Start of Block

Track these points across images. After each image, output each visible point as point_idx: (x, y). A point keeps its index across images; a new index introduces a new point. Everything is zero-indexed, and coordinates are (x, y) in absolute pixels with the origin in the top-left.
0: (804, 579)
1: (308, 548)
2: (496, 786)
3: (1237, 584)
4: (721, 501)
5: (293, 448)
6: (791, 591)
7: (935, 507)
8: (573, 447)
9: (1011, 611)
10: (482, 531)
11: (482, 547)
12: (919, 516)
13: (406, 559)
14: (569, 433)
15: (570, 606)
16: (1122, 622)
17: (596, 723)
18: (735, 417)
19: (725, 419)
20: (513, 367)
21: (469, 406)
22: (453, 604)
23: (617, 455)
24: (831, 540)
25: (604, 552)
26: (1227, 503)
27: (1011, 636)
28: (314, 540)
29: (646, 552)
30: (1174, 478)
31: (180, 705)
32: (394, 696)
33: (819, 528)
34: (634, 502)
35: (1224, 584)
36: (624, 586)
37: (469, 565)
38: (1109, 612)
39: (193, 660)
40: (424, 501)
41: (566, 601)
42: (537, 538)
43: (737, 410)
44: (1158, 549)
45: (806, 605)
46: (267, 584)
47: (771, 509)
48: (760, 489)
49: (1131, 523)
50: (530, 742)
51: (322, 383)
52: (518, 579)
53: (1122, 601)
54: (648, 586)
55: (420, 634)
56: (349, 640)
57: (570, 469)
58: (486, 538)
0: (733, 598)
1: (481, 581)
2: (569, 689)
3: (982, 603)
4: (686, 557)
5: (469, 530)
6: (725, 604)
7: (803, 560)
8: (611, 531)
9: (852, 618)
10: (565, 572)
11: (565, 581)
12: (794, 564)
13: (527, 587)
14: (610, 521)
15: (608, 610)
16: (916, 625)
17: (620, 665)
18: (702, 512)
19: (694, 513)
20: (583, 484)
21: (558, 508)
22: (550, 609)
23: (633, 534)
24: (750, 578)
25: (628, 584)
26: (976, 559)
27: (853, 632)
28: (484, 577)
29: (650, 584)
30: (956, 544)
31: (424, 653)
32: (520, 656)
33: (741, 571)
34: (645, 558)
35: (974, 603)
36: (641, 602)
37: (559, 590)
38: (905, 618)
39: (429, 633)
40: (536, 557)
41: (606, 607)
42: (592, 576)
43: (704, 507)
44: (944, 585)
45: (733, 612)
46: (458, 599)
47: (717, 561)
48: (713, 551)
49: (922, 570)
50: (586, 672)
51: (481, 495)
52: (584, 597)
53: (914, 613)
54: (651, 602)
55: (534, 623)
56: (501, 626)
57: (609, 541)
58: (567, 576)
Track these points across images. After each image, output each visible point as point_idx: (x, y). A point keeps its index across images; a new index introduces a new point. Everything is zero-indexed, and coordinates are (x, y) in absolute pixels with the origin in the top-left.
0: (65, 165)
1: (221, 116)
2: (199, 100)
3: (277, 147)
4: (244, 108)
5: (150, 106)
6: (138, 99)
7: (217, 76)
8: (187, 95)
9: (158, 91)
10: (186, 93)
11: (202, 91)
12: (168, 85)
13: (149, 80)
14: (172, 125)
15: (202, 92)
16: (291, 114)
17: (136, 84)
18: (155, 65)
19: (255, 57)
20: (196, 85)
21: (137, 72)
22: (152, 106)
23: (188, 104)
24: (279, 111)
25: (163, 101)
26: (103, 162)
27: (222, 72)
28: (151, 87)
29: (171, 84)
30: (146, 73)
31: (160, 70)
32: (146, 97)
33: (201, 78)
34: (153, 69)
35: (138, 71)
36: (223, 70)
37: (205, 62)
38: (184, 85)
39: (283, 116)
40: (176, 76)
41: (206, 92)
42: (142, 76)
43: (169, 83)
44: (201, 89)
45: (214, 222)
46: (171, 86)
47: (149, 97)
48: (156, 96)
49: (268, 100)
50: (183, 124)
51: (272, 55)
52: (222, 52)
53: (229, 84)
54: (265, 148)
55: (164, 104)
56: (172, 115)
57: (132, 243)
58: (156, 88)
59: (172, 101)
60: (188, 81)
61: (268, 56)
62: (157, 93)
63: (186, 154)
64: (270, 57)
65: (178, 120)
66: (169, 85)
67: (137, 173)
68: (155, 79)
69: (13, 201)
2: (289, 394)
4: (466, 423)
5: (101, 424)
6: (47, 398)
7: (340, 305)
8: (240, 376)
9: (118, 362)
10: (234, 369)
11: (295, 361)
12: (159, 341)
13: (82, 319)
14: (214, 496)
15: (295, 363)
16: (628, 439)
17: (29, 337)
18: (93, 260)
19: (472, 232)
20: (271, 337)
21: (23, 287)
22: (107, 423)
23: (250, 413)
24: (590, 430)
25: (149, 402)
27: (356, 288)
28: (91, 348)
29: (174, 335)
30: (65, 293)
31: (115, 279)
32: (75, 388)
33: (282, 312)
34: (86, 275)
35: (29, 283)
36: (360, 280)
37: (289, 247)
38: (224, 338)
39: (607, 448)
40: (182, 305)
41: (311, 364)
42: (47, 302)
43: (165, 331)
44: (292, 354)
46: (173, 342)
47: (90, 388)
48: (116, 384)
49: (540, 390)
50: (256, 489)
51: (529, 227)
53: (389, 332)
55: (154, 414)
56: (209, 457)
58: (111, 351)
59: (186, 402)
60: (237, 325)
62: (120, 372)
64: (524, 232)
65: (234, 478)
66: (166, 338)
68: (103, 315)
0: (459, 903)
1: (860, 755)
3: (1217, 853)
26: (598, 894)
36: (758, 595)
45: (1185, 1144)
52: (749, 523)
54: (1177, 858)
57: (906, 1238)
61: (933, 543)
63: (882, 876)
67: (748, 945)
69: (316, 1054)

End of Block

**EXERCISE AIM**: Give again, unchanged, the lines running from the top of the material above through the line that has "57: (570, 469)", and nothing more.

**TASK RESPONSE**:
Track these points across images. After each image, output each visible point as point_idx: (x, y). A point keeps its index across images; a new index introduces a new point. Everything is zero-indexed, and coordinates are (x, y) in absolute pixels with the origin in the top-left.
0: (804, 579)
1: (308, 548)
2: (496, 786)
3: (1237, 584)
4: (721, 501)
5: (293, 448)
6: (791, 591)
7: (935, 507)
8: (573, 447)
9: (1011, 611)
10: (482, 531)
11: (482, 547)
12: (919, 516)
13: (406, 559)
14: (569, 433)
15: (570, 606)
16: (1122, 622)
17: (596, 723)
18: (735, 417)
19: (725, 419)
20: (513, 367)
21: (469, 406)
22: (453, 604)
23: (617, 455)
24: (831, 540)
25: (604, 552)
26: (1227, 503)
27: (1011, 636)
28: (314, 540)
29: (646, 552)
30: (1174, 478)
31: (180, 705)
32: (394, 696)
33: (819, 528)
34: (634, 502)
35: (1224, 584)
36: (624, 586)
37: (469, 565)
38: (1109, 612)
39: (193, 660)
40: (424, 501)
41: (566, 601)
42: (537, 538)
43: (737, 410)
44: (1158, 549)
45: (806, 605)
46: (267, 584)
47: (771, 509)
48: (760, 489)
49: (1131, 523)
50: (530, 742)
51: (322, 383)
52: (518, 579)
53: (1122, 601)
54: (648, 586)
55: (420, 634)
56: (349, 640)
57: (570, 469)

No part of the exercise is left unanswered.